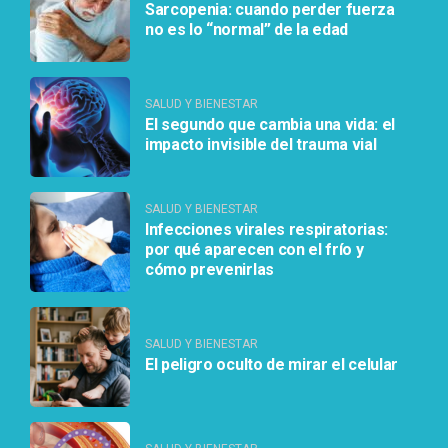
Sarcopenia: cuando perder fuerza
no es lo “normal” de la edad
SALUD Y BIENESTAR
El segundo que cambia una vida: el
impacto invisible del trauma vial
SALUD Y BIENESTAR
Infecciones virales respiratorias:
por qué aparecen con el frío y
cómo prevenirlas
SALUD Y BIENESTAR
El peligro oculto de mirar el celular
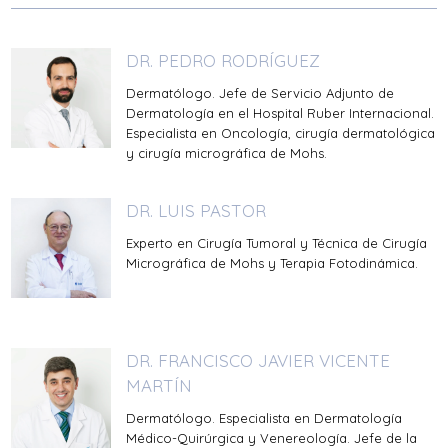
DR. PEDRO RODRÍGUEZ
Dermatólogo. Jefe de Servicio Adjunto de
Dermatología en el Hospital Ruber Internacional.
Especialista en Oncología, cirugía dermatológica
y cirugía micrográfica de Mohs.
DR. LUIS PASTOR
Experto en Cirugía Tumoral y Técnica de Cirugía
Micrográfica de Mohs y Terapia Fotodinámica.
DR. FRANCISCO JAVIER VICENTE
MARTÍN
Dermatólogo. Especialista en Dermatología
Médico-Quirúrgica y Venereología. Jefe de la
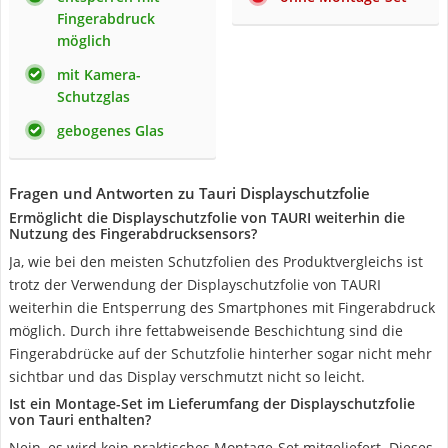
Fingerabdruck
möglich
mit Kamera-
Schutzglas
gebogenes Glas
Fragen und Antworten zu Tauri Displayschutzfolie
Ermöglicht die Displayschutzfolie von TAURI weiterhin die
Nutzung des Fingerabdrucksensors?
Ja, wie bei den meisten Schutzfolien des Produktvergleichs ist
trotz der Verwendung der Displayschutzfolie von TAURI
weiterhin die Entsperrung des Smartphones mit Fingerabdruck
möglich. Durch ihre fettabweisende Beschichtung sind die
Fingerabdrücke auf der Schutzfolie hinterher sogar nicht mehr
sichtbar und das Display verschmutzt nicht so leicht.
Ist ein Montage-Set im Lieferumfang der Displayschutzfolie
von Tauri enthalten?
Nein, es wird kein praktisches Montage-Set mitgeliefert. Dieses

────────────────

* **WORK REQUEST**
Leave out the pictures and return every record word for word.

* **WRITTEN SOLUTION**
Sarcopenia: cuando perder fuerza
no es lo “normal” de la edad
SALUD Y BIENESTAR
El segundo que cambia una vida: el
impacto invisible del trauma vial
SALUD Y BIENESTAR
Infecciones virales respiratorias:
por qué aparecen con el frío y
cómo prevenirlas
SALUD Y BIENESTAR
El peligro oculto de mirar el celular
DR. PEDRO RODRÍGUEZ
Dermatólogo. Jefe de Servicio Adjunto de
Dermatología en el Hospital Ruber Internacional.
Especialista en Oncología, cirugía dermatológica
y cirugía micrográfica de Mohs.
DR. LUIS PASTOR
Experto en Cirugía Tumoral y Técnica de Cirugía
Micrográfica de Mohs y Terapia Fotodinámica.
DR. FRANCISCO JAVIER VICENTE
MARTÍN
Dermatólogo. Especialista en Dermatología
Médico-Quirúrgica y Venereología. Jefe de la
Fingerabdruck
möglich
mit Kamera-
Schutzglas
gebogenes Glas
Fragen und Antworten zu Tauri Displayschutzfolie
Ermöglicht die Displayschutzfolie von TAURI weiterhin die
Nutzung des Fingerabdrucksensors?
Ja, wie bei den meisten Schutzfolien des Produktvergleichs ist
trotz der Verwendung der Displayschutzfolie von TAURI
weiterhin die Entsperrung des Smartphones mit Fingerabdruck
möglich. Durch ihre fettabweisende Beschichtung sind die
Fingerabdrücke auf der Schutzfolie hinterher sogar nicht mehr
sichtbar und das Display verschmutzt nicht so leicht.
Ist ein Montage-Set im Lieferumfang der Displayschutzfolie
von Tauri enthalten?
Nein, es wird kein praktisches Montage-Set mitgeliefert. Dieses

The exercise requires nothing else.